-
1. Re: Data organization internals in Infinispan's distribution
mircea.markus Apr 25, 2012 5:59 AM (in response to dushyanttiwari)I think the infinispan equivalent is called virtualNodes and works slightly different: you configure the number of virtual nodes per each physical node and not for the entire cluster.[1]
Infinsipan has support for distributed transactions, I think that includes your use case. [2]
[1] https://docs.jboss.org/author/display/ISPN/Clustering+modes#Clusteringmodes-DistributionMode
[2] https://docs.jboss.org/author/display/ISPN/Infinispan+transactions
-
2. Re: Data organization internals in Infinispan's distribution
dushyanttiwari Apr 25, 2012 6:22 AM (in response to mircea.markus)Thanks Markus for the response.

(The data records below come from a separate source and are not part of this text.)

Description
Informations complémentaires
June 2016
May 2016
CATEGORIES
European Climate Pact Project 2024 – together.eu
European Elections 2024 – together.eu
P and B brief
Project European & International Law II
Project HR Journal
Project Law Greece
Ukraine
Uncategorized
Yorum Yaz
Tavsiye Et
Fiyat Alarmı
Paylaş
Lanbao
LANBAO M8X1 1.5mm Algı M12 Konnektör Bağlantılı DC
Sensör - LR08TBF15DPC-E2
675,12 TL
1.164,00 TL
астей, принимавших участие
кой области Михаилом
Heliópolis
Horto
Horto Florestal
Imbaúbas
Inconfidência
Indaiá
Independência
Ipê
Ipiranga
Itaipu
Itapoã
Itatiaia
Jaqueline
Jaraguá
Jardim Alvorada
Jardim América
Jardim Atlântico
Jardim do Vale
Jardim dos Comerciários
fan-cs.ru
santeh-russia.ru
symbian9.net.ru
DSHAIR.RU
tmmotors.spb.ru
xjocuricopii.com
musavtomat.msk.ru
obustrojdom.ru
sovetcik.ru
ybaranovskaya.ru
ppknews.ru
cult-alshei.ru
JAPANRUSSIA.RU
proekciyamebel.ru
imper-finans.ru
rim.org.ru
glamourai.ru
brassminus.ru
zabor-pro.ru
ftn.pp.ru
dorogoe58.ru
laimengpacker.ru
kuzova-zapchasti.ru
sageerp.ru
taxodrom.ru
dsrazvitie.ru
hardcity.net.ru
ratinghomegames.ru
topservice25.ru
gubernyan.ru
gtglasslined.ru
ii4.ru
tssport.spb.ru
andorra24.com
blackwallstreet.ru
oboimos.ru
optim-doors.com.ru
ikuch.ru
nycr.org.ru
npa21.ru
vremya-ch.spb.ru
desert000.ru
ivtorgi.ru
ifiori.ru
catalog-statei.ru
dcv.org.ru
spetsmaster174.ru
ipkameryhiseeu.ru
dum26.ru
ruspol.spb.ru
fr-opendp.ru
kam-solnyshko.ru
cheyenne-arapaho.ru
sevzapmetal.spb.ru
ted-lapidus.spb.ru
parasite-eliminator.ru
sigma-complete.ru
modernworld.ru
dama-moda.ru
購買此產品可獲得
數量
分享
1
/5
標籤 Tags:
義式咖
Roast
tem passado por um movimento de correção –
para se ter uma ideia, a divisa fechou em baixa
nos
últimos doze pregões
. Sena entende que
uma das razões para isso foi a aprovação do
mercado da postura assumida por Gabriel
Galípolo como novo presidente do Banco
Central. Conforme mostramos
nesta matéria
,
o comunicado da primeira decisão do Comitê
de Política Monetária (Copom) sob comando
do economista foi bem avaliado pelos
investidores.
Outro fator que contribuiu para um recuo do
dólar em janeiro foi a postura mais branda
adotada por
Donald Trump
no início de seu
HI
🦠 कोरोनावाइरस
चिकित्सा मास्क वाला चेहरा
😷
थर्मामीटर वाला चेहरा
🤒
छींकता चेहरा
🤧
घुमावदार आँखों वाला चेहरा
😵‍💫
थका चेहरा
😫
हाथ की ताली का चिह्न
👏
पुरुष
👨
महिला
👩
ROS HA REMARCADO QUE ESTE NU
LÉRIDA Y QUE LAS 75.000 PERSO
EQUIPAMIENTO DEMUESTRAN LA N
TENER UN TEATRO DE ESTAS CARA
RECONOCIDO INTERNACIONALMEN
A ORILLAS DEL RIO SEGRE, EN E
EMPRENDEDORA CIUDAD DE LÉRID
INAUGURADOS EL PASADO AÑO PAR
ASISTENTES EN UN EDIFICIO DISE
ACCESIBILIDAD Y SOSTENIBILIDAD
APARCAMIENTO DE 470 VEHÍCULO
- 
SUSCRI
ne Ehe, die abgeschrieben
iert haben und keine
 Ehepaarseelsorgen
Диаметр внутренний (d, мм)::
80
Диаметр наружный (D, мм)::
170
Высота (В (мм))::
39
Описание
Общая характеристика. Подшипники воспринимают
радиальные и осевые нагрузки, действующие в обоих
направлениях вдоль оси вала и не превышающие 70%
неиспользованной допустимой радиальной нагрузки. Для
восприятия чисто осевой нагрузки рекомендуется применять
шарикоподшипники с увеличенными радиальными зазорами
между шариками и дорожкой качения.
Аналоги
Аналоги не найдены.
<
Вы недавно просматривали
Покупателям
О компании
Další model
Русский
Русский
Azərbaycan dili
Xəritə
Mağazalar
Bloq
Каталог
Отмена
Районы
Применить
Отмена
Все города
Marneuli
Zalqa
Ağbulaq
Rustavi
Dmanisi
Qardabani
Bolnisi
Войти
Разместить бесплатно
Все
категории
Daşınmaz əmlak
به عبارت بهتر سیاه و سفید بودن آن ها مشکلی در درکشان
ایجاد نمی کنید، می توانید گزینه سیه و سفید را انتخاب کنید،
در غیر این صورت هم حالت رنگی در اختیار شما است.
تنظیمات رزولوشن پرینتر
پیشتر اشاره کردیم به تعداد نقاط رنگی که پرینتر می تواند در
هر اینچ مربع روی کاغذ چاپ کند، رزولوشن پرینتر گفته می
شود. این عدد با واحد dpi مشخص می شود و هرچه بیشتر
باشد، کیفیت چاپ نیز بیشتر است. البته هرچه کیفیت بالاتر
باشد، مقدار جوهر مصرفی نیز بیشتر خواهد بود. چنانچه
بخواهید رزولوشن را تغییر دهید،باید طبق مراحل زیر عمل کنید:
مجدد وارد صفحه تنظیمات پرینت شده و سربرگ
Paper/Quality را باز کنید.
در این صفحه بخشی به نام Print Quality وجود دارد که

I can understand from the article that the space is broken well if we use virtual nodes. Good to know that the no of virtual nodes are configured per node basis - it does make sense. Hence the hashing function plays a central role here. I see by default it uses MurmurHash3. So the distribution depends on the hash space/range of this function. I think we can use our custom hash function of different range, if required and control the behaviour.
Is my understanding correct?
Also if I say noOfOwners=2 is this a primary, backup like thing where all the writes will occur only on the primary and back is only for availability (like in other products) or is it both are copies are equivalent?
Can you suggest some preload strategy for the grid. I can only think of client based preloading on startup. With the other products what we used to do was store the partitionId with the data in the persistence layer (Db). Now we change the no of partitions very rarely. Hence we can easily preload by each server quering for the data of the partitions it hosts. But when we change the no of partitions we need to rehash all the keys.
About transactions : If it is supporting distributed transactions it needs to acquire distributed locks on the data. I wonder if infinispan optimizes the performance by knowing the scope of the operation - if local data is inviolved, only and if remote data is involved as well. Can you comment a little bit about the internals?